Written problem a:
Repeat the part of the passage on memory access approximation that opens with the words containing "5.2.2 Approximation Scaling." and closes with "the same weight.".

Text extract start

When read accesses to main memory are approximated, instruction fetches to the compiled source code should be sampled as well, since they also are memory read accesses. However, using the preceding mechanism would lead to only instruction fetches being captured, since the first thing the CPU does after returning from the trap handler that modified the memory permissions is to fetch the next instruction. Therefore, only accesses to the text segment would be captured in the read approximation.

To overcome this, we do not observe text section pages for the read approximation and therefore do not modify the permissions for these pages. Instead, we take a separate sample of the program counter on every overflow of the performance counter (\(C_{sample}^{read}\)), which leads to a separate and independent approximation of the text segment.

5.2.2 Approximation Scaling.

As pointed out previously, the read and write approximations are used to estimate the age of memory regions and are fed forward to a coarse-grained wear-leveling algorithm. To maintain the quality of the aging-aware wear-leveling algorithm, it is essential to scale the read approximation according to the write approximation. The read approximation may run with a different sample rate \(C_{sample}^{read}\) than the write approximation \(C_{sample}^{write}\) for performance reasons. The wear-leveling algorithm, however, only gets the estimated cell age as an input, which is the write approximation for a non-read-destructive NVM and the read approximation plus the write approximation for a read-destructive NVM. Thus, the read and write approximation must have the same weight.

Text extract end

Written problem b:
In the records, take the part that opens with the line containing "phylum: Tracheophyta" and closes with the line containing "family: Scolopacidae", and write it out with "order" replaced by "ordo", leaving everything else unchanged and omitting the pictures.

Supplied entries start

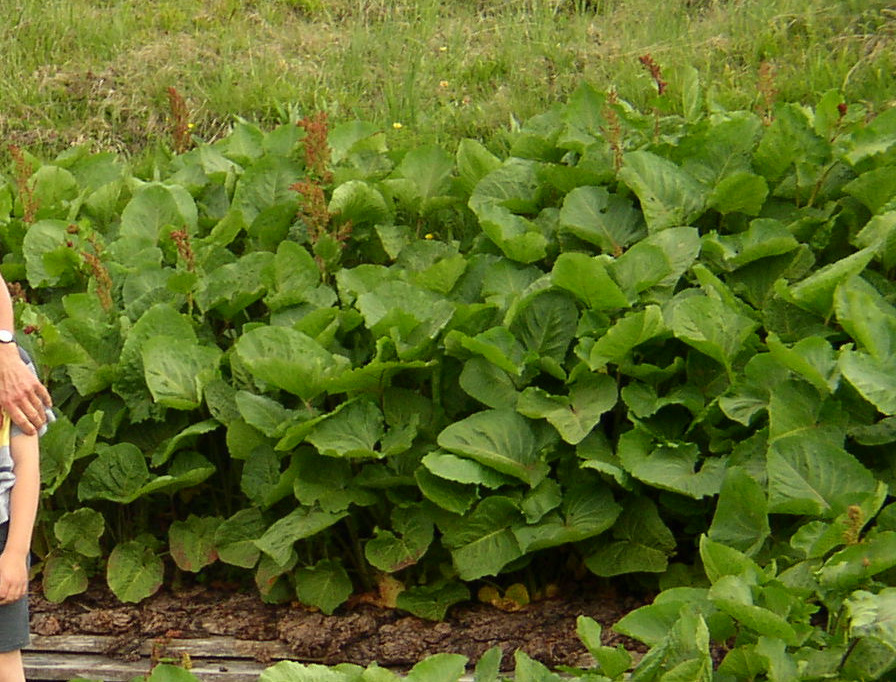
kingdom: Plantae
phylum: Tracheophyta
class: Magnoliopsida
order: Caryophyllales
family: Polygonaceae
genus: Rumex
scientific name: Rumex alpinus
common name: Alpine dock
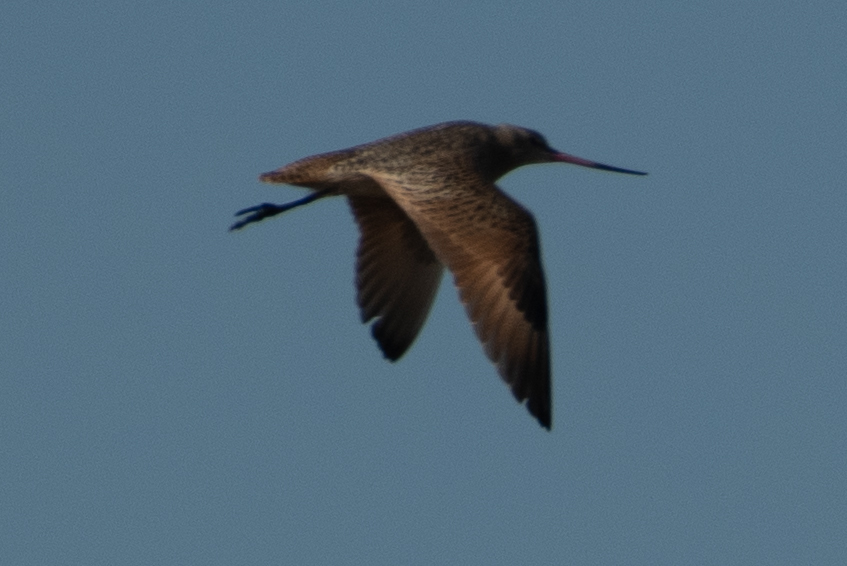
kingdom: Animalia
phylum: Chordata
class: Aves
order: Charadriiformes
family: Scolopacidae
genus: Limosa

Supplied entries end
Supplied entries start

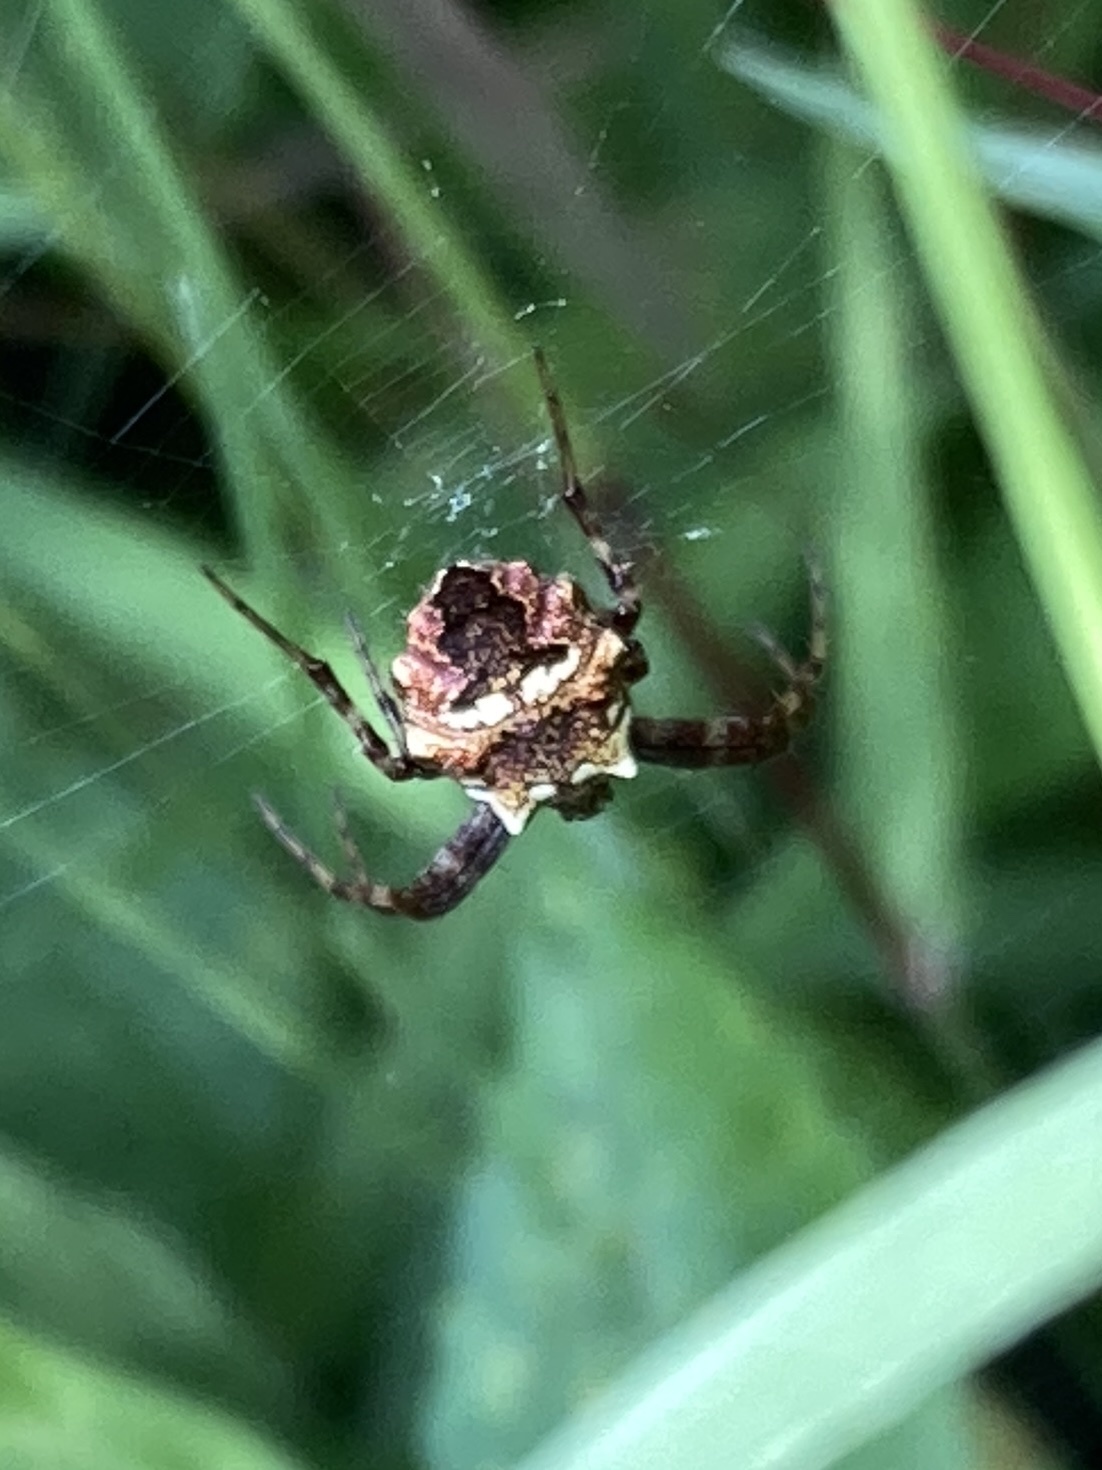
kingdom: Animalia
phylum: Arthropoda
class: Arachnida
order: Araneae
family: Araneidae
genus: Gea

Supplied entries end

Result a:
5.2.2 Approximation Scaling.

As pointed out previously, the read and write approximations are used to estimate the age of memory regions and are fed forward to a coarse-grained wear-leveling algorithm. To maintain the quality of the aging-aware wear-leveling algorithm, it is essential to scale the read approximation according to the write approximation. The read approximation may run with a different sample rate \(C_{sample}^{read}\) than the write approximation \(C_{sample}^{write}\) for performance reasons. The wear-leveling algorithm, however, only gets the estimated cell age as an input, which is the write approximation for a non-read-destructive NVM and the read approximation plus the write approximation for a read-destructive NVM. Thus, the read and write approximation must have the same weight.

Result b:
phylum: Tracheophyta
class: Magnoliopsida
ordo: Caryophyllales
family: Polygonaceae
genus: Rumex
scientific name: Rumex alpinus
common name: Alpine dock
kingdom: Animalia
phylum: Chordata
class: Aves
ordo: Charadriiformes
family: Scolopacidae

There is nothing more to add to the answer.